The EU-Mercosur partnership agreement in a nutshell
Mercosur is a South American trade bloc established in 1991 to facilitate free trade and economic expansion among it’s members. It acts as a custom bloc with a common external tariff (CET) for trading with non-member countries.
Key data:
Full members: Argentina, Brazil, Paraguay, Uruguay and Bolivia.
Suspended member: Venezuela, due to incompliance regarding democratic and trade standards.
Associated countries: Chile, Colombia, Ecuador, Guyana, Peru and Suriname. These countries receive tariff reductions but have limited voting rights.
Economic importance: the combined GDP in 2025 of the 5 members results in a significant US$ 3trillion to US$ 4.3trillion; representing roughly 70-80% of South America’s GDP and covering a market of 300 million people.
EU – Mercosur Deal: in September 2025 the Mercosur bloc signed a historic Free Trade Agreement (FTA) with the European Free Trade Association (EFTA) with the goal of gradually reducing tariffs on 91% of exports over a period of 15 years and overall simplifying the burdensome of processes.

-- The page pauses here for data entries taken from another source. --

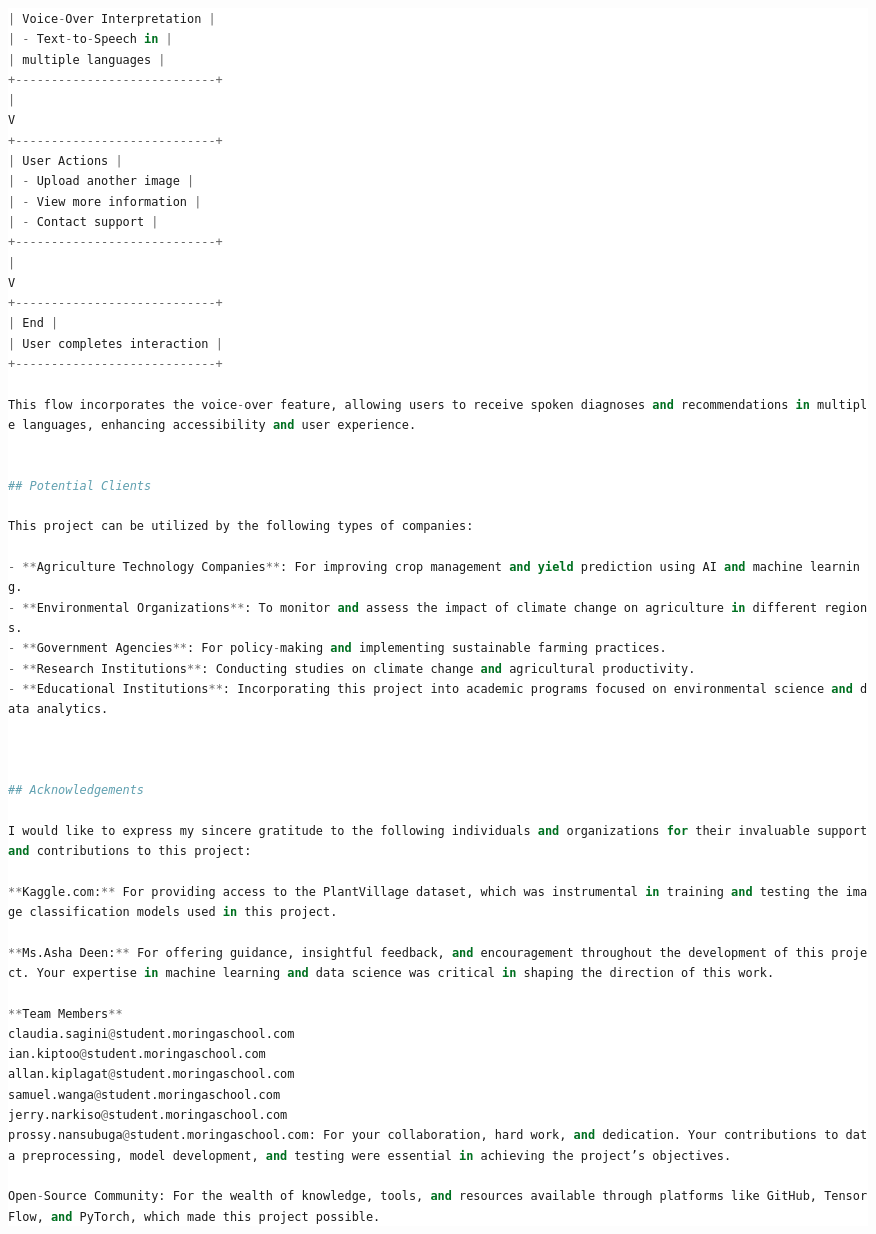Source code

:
 ```python
| Voice-Over Interpretation |
| - Text-to-Speech in |
| multiple languages |
+----------------------------+
|
V
+----------------------------+
| User Actions |
| - Upload another image |
| - View more information |
| - Contact support |
+----------------------------+
|
V
+----------------------------+
| End |
| User completes interaction |
+----------------------------+

This flow incorporates the voice-over feature, allowing users to receive spoken diagnoses and recommendations in multiple languages, enhancing accessibility and user experience.


## Potential Clients

This project can be utilized by the following types of companies:

- **Agriculture Technology Companies**: For improving crop management and yield prediction using AI and machine learning.
- **Environmental Organizations**: To monitor and assess the impact of climate change on agriculture in different regions.
- **Government Agencies**: For policy-making and implementing sustainable farming practices.
- **Research Institutions**: Conducting studies on climate change and agricultural productivity.
- **Educational Institutions**: Incorporating this project into academic programs focused on environmental science and data analytics.



## Acknowledgements

I would like to express my sincere gratitude to the following individuals and organizations for their invaluable support and contributions to this project:

**Kaggle.com:** For providing access to the PlantVillage dataset, which was instrumental in training and testing the image classification models used in this project.

**Ms.Asha Deen:** For offering guidance, insightful feedback, and encouragement throughout the development of this project. Your expertise in machine learning and data science was critical in shaping the direction of this work.

**Team Members**
claudia.sagini@student.moringaschool.com
ian.kiptoo@student.moringaschool.com
allan.kiplagat@student.moringaschool.com
samuel.wanga@student.moringaschool.com
jerry.narkiso@student.moringaschool.com
prossy.nansubuga@student.moringaschool.com: For your collaboration, hard work, and dedication. Your contributions to data preprocessing, model development, and testing were essential in achieving the project’s objectives.
  
Open-Source Community: For the wealth of knowledge, tools, and resources available through platforms like GitHub, TensorFlow, and PyTorch, which made this project possible.

```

There’s however an important caveat to be mentioned as some reduced tariffs (mainly for sensitive farm products) may be accompanied by quotas or other safeguards regulation, putting ‘free trade’ in a more nuanced light.
Current status: the ratification of the tariff reductions has not been finalized yet as there’s strong legal opposition (led by France, Austria and Ireland) concerning whether this agreement is in line with the European treaties. However, it’s likely that the European Commission will implement provisionally parts of the deal – the EU Mercosur Interim Trade Agreement (iTA) – which will act as a standalone EU agreement and does not require the ratification by the individual EU members.
Sectors that will foremost benefit from the abolishment of tariffs: Agri-food products (CET 20-35%), Machinery (CET 14-20%), Pharmaceuticals (CET 14%), Cars (CET 35%), Textiles and clothing (CET 35%). In addition, many service providers should as well benefit from the agreement, like Business and financial services, telecommunications and public tendering.
We are closely tracking the development of above Agreement; more information to be followed.